Curiosidad gastada

Curiosidad gastada

Ema UB

04/01/2026

Entonces
como ya es costumbre hay que buscar formas de gastar el tiempo. Una
de esas tantas formas es buscar el amor en quien no te quiere. Otra
forma de gastar el tiempo es observar el vuelo de las moscas durante
el verano, esa forma ebria que tienen de volar, embobadas por el
calor del día. Otra forma de perder el tiempo y quizá la más usada
por mí es salir a caminar sin rumbo por los alrededores.

Aquella
noche el vino no fue un benefactor para inmiscuirme en los sueños o
quizá en las pesadillas. Así que después de beber tres copas de
vino tinto, reclamar al gato por su falta de amor, intentar matar
una cucaracha gorda y maldecir al vecino por su exceso de ruido, me
aventuré al placer de caminar en medio de la noche. Gatos callejeros
peleando por una gata prostituta de la esquina. Perros encabronados
por exceso de basureros y la falta de contundencia en ellos. Ebrios
gritándole a la luna y una que otra pareja de enamorados
concentrados en los placeres del enamoramiento que brinda el
beneplácito de la obscura noche.

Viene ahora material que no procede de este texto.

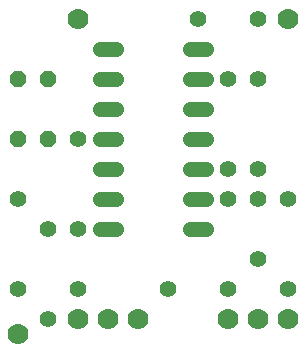
<source format=gtl>
G75*
%MOIN*%
%OFA0B0*%
%FSLAX25Y25*%
%IPPOS*%
%LPD*%
%AMOC8*
5,1,8,0,0,1.08239X$1,22.5*
%
%ADD10C,0.05543*%
%ADD11C,0.05150*%
%ADD12OC8,0.05200*%
%ADD13C,0.07000*%
D10*
X0022907Y0040337D03*
X0012907Y0050337D03*
X0022907Y0070337D03*
X0032907Y0070337D03*
X0032907Y0050337D03*
X0012907Y0080337D03*
X0032907Y0100337D03*
X0072907Y0140337D03*
X0082907Y0120337D03*
X0092907Y0120337D03*
X0092907Y0140337D03*
X0092907Y0090337D03*
X0092907Y0080337D03*
X0082907Y0080337D03*
X0082907Y0090337D03*
X0102907Y0080337D03*
X0092907Y0060337D03*
X0082907Y0050337D03*
X0062907Y0050337D03*
X0102907Y0050337D03*
D11*
X0075482Y0070337D02*
X0070332Y0070337D01*
X0070332Y0080337D02*
X0075482Y0080337D01*
X0075482Y0090337D02*
X0070332Y0090337D01*
X0070332Y0100337D02*
X0075482Y0100337D01*
X0075482Y0110337D02*
X0070332Y0110337D01*
X0070332Y0120337D02*
X0075482Y0120337D01*
X0075482Y0130337D02*
X0070332Y0130337D01*
X0045482Y0130337D02*
X0040332Y0130337D01*
X0040332Y0120337D02*
X0045482Y0120337D01*
X0045482Y0110337D02*
X0040332Y0110337D01*
X0040332Y0100337D02*
X0045482Y0100337D01*
X0045482Y0090337D02*
X0040332Y0090337D01*
X0040332Y0080337D02*
X0045482Y0080337D01*
X0045482Y0070337D02*
X0040332Y0070337D01*
D12*
X0022907Y0100337D03*
X0012907Y0100337D03*
X0012907Y0120337D03*
X0022907Y0120337D03*
D13*
X0012907Y0035337D03*
X0032907Y0040337D03*
X0042907Y0040337D03*
X0052907Y0040337D03*
X0082907Y0040337D03*
X0092907Y0040337D03*
X0102907Y0040337D03*
X0102907Y0140337D03*
X0032907Y0140337D03*
M02*

</source>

Nada fuera de lo común, lo
habitual que la noche tiene para brindar a alguien como yo.

De
entre mirar al cielo en búsqueda de estrellas y quizá el deseo
oculto de encontrarme con una estrella fugaz y jugar a pedir deseos,
mis pensamientos fueron turbados por ciertas sombras, de esas
estructuras parecidas a las que se presentan en el cine de las sombras,
esas que por su obscuridad y malevolencia detrás de bambalinas
siempre me ha causado beneplácito.

La
estructura dorsal de la sombra, demuestra que detrás de los
matorrales hay alguien disfrutando de cierta actividad. El cántico de
los insectos nocturnos se mezclan entre los murmullos de placer y los
susurros a petición de más amor. La luna se pinta de escarlata,
casi ruborizado por lo que sus ojos ven y finalmente, el espectador
se retira en silencio, porque ante tales demostraciones, no hay nada
más que el escándalo pueda hacer.

Creo que podría ser una
especie de ritual corporal o tal vez la entrega pasional a la
naturaleza.

Sin embargo, mi curiosidad no
es tan fuerte, así que me retiraré imaginando lo mejor.

El cadáver se encontró hoy en
la tarde, se presume fue un infarto por exceso pasional.

Quizá mi interrupción le
hubiese salvado la vida… Lamentable, así son los infortunios de la noche.